Frayling's first book, Napoleon Wrote Fiction , resulted from researching Jean-Jacques Rousseau in Paris for a PhD in the late 1960s. Frayling came across some manuscripts, "in strange spidery handwriting and not very good French", that turned out to be short stories written by the young Napoleon, misfiled and hitherto unknown. Were they any good? "Not really. They're all about young men who want to be generals. If you can imagine the sort of stories a Corsican with a chip on his shoulder might have written, they're like that."

Something of a coup, nonetheless. And Frayling's time investigating the Enlightenment was to bear more fruit, pointing the way towards his second book, The Vampyre , later expanded into Vampyres: From Lord Byron to Count Dracula . Its origins were twofold. "I was researching the dark side of the Enlightenment. The age of reason was beginning to seem very unreasonable indeed by the late 1960s. Simultaneously there was my enjoyment of Hammer films, and all my colleagues at Cambridge not taking them seriously. The two things came together."

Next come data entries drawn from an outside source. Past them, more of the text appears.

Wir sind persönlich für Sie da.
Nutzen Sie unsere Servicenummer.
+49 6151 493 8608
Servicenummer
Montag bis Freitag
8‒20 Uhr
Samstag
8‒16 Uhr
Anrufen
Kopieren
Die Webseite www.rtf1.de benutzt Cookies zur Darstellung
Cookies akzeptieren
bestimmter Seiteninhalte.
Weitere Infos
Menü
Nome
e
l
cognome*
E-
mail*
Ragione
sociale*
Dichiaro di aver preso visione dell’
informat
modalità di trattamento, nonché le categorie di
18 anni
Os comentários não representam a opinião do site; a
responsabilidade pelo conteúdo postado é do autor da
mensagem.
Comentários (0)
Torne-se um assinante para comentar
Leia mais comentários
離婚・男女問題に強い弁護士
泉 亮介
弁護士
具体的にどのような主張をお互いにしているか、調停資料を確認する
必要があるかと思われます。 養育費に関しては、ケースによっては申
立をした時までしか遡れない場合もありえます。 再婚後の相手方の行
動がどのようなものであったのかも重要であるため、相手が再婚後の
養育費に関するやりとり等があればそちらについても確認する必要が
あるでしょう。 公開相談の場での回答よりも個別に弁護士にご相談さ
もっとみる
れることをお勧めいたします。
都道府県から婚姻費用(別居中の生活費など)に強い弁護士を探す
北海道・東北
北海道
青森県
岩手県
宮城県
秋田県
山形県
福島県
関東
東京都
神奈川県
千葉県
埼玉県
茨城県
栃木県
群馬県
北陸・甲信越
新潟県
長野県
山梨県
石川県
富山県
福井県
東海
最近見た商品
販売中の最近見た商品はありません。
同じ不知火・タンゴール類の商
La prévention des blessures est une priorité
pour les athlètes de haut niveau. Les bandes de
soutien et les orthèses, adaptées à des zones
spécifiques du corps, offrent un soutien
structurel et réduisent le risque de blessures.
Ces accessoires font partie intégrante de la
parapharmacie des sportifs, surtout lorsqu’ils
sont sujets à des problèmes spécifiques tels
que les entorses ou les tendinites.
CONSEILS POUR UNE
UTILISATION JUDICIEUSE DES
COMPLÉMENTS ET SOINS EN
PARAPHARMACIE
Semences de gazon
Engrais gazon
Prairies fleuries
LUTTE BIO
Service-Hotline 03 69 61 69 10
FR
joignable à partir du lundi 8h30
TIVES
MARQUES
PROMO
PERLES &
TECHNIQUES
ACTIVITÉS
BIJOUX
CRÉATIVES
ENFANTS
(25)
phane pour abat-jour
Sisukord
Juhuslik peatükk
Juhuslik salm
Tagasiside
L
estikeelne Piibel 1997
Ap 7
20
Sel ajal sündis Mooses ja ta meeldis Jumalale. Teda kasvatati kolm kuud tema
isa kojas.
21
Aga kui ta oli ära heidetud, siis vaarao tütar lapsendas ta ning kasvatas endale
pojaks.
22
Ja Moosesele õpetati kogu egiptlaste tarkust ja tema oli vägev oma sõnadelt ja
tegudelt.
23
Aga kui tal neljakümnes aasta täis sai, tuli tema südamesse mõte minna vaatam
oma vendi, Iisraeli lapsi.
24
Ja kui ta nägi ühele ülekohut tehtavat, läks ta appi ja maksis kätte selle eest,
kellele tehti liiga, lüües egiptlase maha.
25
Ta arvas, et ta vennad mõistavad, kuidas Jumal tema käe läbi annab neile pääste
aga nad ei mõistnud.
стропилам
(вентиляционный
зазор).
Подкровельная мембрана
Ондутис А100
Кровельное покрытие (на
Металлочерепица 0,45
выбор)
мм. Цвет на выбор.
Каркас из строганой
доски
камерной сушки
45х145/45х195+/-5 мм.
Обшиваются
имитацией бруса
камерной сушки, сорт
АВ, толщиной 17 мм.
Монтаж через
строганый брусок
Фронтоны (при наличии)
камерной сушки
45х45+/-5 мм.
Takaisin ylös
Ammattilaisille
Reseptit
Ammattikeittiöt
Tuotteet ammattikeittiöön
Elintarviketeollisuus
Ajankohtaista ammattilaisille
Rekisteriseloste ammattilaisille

Vampyres , a meticulous probing of the folkloric and Romantic antecedents of Bram Stoker's Dracula , presented a dizzying array of prototypes and symbolic interpretations of vampirism. It was also an indication of Frayling's great strength: the ability to write in a scholarly manner while never forgetting that a non-expert might like to understand it.

"I didn't grow up in a house with many books," Frayling says. "I was the first member of the family to go to university. I've always felt an obligation to write as clearly as I possibly can. Umberto Eco observed that you can write a PhD on Mickey Mouse. There's nothing intrinsically trivial about any subject; it's how you approach it."

The mention of Hammer films is significant, suggesting at once his tendency to approach the historical via the contemporary, his sensitivity to visual media and a delight in genres often dismissed as unworthy.

"I've always felt it's important to make connections between what one's studying and how it feeds into the bloodstream of contemporary culture," he says. "When people dealt with contemporary culture, it was in a highly literary way. You approached Ingmar Bergman as though he were writing plays. It's partly because people have cultural hierarchies. At the top of the tree are fine art and literature, and certain kinds of music, and slowly you go down. In the mid-60s, the things at the bottom were sneerily categorised as popular culture. I couldn't understand why key art forms of the 20th century were looked down on in that way."

Hammer horrors, with their "garish Victorian colour, sexuality, metaphor, fairy tales... this explosion of allegory and eroticism", blew away Frayling, coming as they did after the "gloomy British cinema of the mid-50s". It was no surprise that he responded with similar pleasure to the spaghetti westerns of the 1960s, which reinvigorated the fagged-out western genre just as Hammer injected fresh blood into the UK film industry. "I love taking up causes that everyone despises. Hammer was almost the lowest of the low, but Italian westerns were even lower. It became a crusade to make people take them seriously."

That crusade has resulted in several editions of Spaghetti Westerns , the magisterial biography of Leone, one of Clint Eastwood, and this year a lavishly illustrated Leone spin-off, Once upon a Time in Italy . Frayling has also written about Tutankhamun, the 1930s film Things to Come , and numerous aspects of art and design. Does anything tie such disparate threads together? "It's forms of art that are about metaphor, allegory and fairy tale," Frayling says, "the world of the imagination. I'm not so interested in realism. These are all kinds of Gothic."

And, one could add, all are searching yet approachable ways into popular culture - which is where Frayling's critics step in. "I'm not saying there's not good and bad," he insists. "I find completely misconceived the argument that certain kinds of artistic endeavour are intrinsically dumb.

There's good and bad in everything. There's great pop music, there's terrible pop music. But to say it's dumbing down simply to talk about those genres excludes nine tenths of the experience of living in the 21st century."